■ PROBLÈME À RÉSOUDRE
Prolongez l'article sur la mission d'Egbert Lachaert, reproduit ci-dessous, à partir de sa dernière phrase.

■ TEXTE DE LA PAGE
###

Rue de la Loi : la mission d’Egbert Lachaert patine

Fabrice Grosfilley - Photo Couverture

Une prolongation de quelques jours. Mieux, une prolongation d’une semaine. C’est finalement ce qu’aura obtenu Egbert Lachaert du souverain ce vendredi midi. Avec un communiqué du palais qui se voulait volontariste et positif, “en faisant état de pourparlers constructifs”, une courte déclaration de l’informateur qui l’était déjà un peu moins (“pour beaucoup de partis, ce n’est pas évident, on avance mais tous les partis devront donner de la clarté dans les prochains jours, il y a toujours des points sensibles“, vidéo à voir ici), et un accueil plutôt dubitatif chez plusieurs commentateurs des autres formations politiques. On était loin de l’enthousiasme du début de semaine (voir mon billet précédent), quand on a cru que le CD&V était en train d’accepter que Vivaldi soit une musique d’ascenseur vers un gouvernement. Vendredi matin circulait l’idée que le président de l’Open VLD aurait besoin du week-end pour s’assurer que tout le monde avait bien accordé ses violons et qu’on pourrait entamer une formation sans fausse note. Quelques heures plus tard, les quelques jours étaient devenus une semaine. Et si le pronostic vital n’est pas encore engagé, les médecins réservent leur diagnostic. Pour emprunter une métaphore gastronomique, la pâte avait levé, mais le soufflé est en train de retomber. 

Pour arriver à ses fins, le président de l’Open VLD a donc mis sur la table une note d’une soixantaine de pages. Avec une vision à long terme : pour lui, il s’agirait d’arrêter un programme de réformes qui devraient s’étaler jusque 2030. Un horizon à deux législatures donc, nécessaire pour concrétiser une réforme de l’État (il faudra ouvrir les articles de la Constitution à révision entre deux élections). Ce que des négociateurs tempéraient vendredi après-midi : “c’est un objectif, mais il y a des élections en 2024, on ne va pas s’engager sur deux législatures”.

###

■ DONNÉES FOURNIES
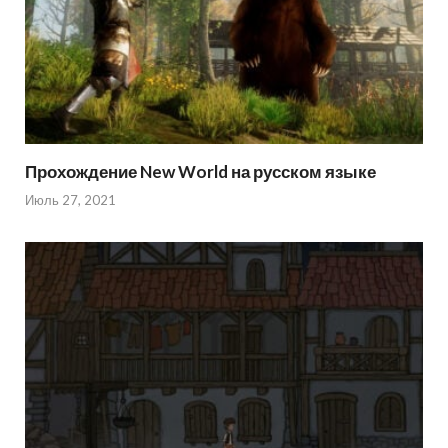
Прохождение New World на русском языке
Июль 27, 2021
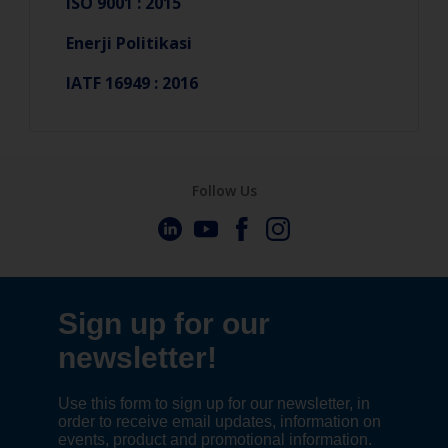
ISO 9001 : 2015
Enerji Politikasi
IATF 16949 : 2016
Follow Us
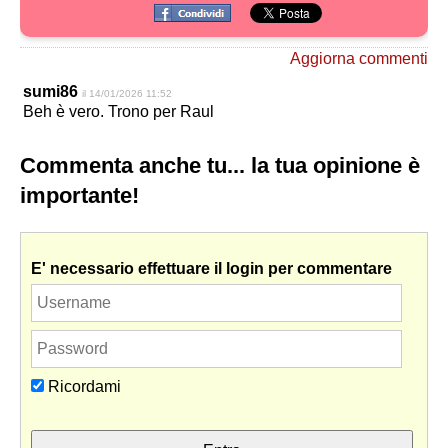
Aggiorna commenti
sumi86
il 14/01/2026 11:52
Beh è vero. Trono per Raul
Commenta anche tu... la tua opinione è
importante!
E' necessario effettuare il login per commentare
Ricordami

###

■ RÉPONSE À L'EXERCICE
C’est peu dire que cette note n’a pas convaincu ses partenaires potentiels. On rapporte même une réunion avec Paul Magnette (PS) et Conner Rousseau (sp.a) particulièrement glaciale qui aurait eu lieu jeudi. Les socialistes sont ressortis forts mécontents de ce qui se trouvait sur la table et auraient signifié au chargé de mission que l’on était fort loin d’un compromis. Constat semblable du côté écologiste où, en dépit de quelques avancées climat, on pointait de grosses lacunes sur le chapitre social. Du point de vue de plusieurs interlocuteurs, le document de travail restait fortement teinté de bleu, il était insuffisamment précis dès qu’on parlait de mesures favorables aux familles politiques de la gauche et du centre, avec des budgets flous et des échéances à préciser. L’informateur, qui reçoit les présidents de parti en duo, aura ainsi vu chaque famille à plusieurs reprises ces derniers jours (exception faite de Maxime Prévot qui était à l’étranger mais il devrait le voir dans les prochaines heures), sans qu’on ait le sentiment que la mayonnaise prenne vraiment. Toute la question est de savoir si le président de l’Open VLD a mis volontairement la barre trop à droite en début de négociations et s’il garde en réserve une capacité d’amendement substantielle, ou pas.

L’autre difficulté majeure reste la position ambigüe du CD&V. Plusieurs interlocuteurs croient savoir que le parti de Joachim Coens a demandé à être un parti indispensable de la coalition pour pouvoir peser de tout son poids… alors que dans le même temps, il plaide pour que la notion de famille s’applique également au tandem CD&V-cdH… ce qui pourrait sembler contradictoire. Surtout, les sociaux-chrétiens flamands ne se sont toujours pas prononcés sur leur souhait de participer ou pas à cette coalition. Tant qu’ils n’ont pas à le faire, les discussions peuvent donc se poursuivre. Avec le risque que cela ressemble à un jeu de dupes au final, car la question devra bien être tranchée un jour.